DÜNDEN DAHA HIZLI
“Eski zamanlarda bir kral; saraya gelen yolun üzerine kocaman bir kaya koydurur, kendisi de pencereye oturarak bakalım neler olacak diye başlar beklemeye.
Ülkenin en zengin tüccarları; en güçlü kervancıları, saray görevlileri birer birer gelirler, sabahtan öğlene kadar. Hepsi kayanın etrafından dolaşıp saraya girer. Pek çoğu kralı yüksek sesle eleştirir, halkından bu kadar vergi alıyor, ama yolları temiz tutamıyor derlerdi.
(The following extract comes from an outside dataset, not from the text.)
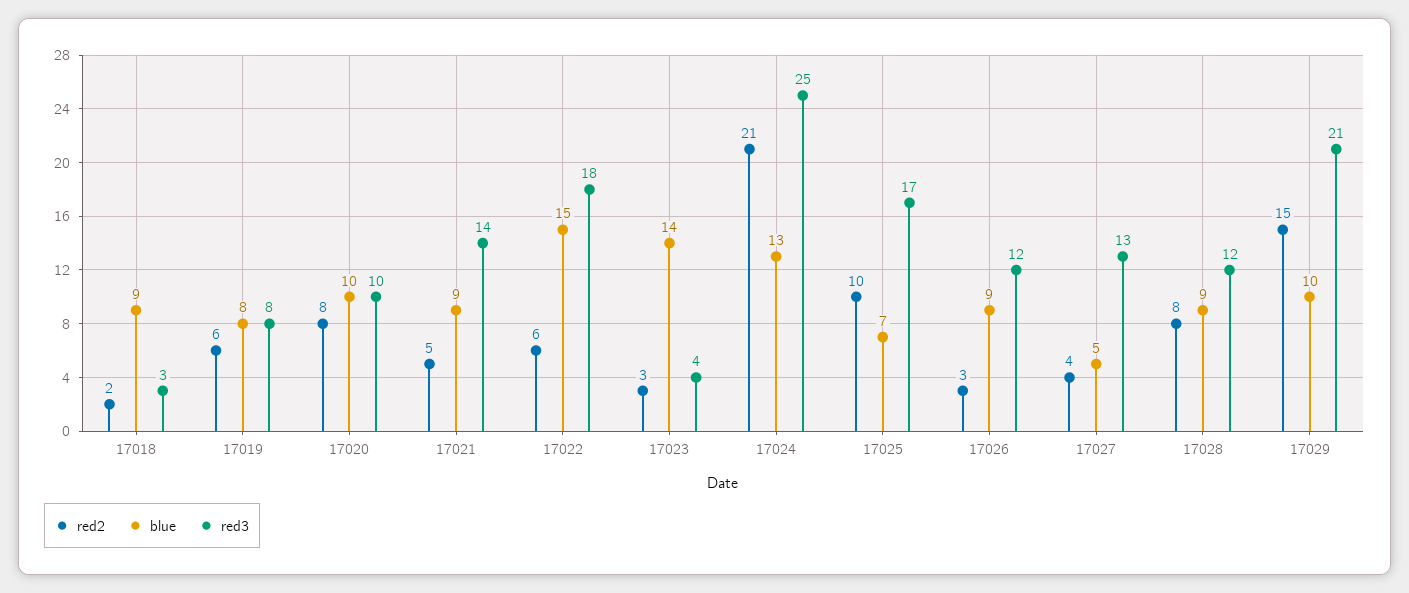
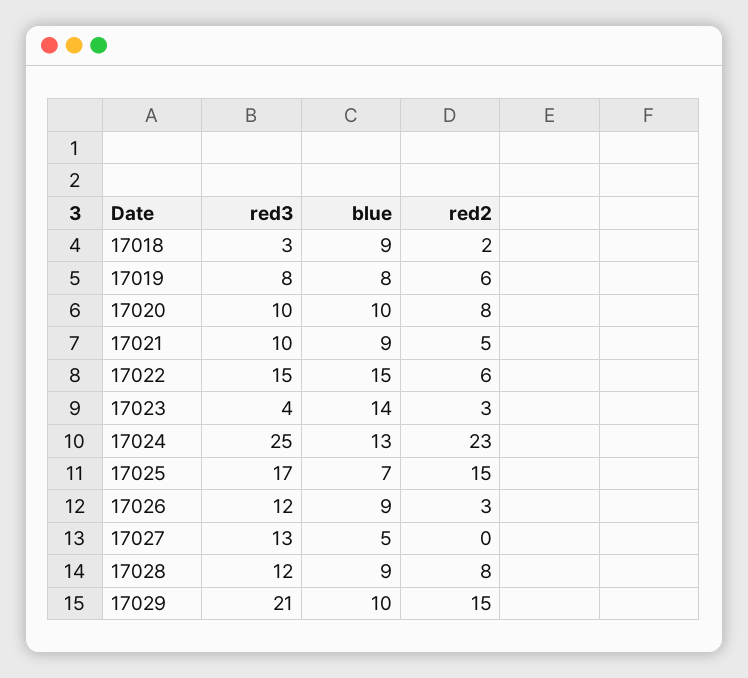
red3, 17021: 14 -> 10
red3, 17022: 18 -> 15
red2, 17024: 21 -> 23
red2, 17025: 10 -> 15
red2, 17027: 4 -> 0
Sonunda saraya meyve ve sebze getiren bir köylü çıkagelir. Sırtındaki küfeyi yere indirip iki eli ile kayaya sarılır ve ıkına sıkına itmeye başlar. Sonunda kan ter içinde kalır ama kayayı da yolun kenarına çeker. Tam küfesini yeniden sırtına almak üzeredir ki, kayanın eski yerinde bir kesenin durduğunu görür. Açınca bir de ne görsün, kese altın doludur. Bir de kralın notu vardır içinde, ‘Bu altınlar kayayı yoldan çeken kişiye aittir’ diye yazmıştır kral.”
Hayat aslında uzun bir yol, bizler de üzerinde son menzile varmak için yürüyen yolcular değil miyiz? Yol üzerinde nice engellerle karşılaşırız. Biliriz bu yolun geri dönüşünün olmadığını. Onun içinde çıkan engelleri elimizden geldiğince, gücümüzün yettiğince kaldırmak, yolu açmak çabası içine gireriz. Hayata engelli koşu dersek bizlerde yarışmacı koşucularız. Her atladığımız engel başarımızdır aslında. Onun içinde hızlı olmalıyız; hem de…
Denizler ortasında bak yelkensiz bıraktın,
Öylesine yıktın ki bütün inançlarımı;
Beni bensiz bıraktın; beni sensiz bıraktın.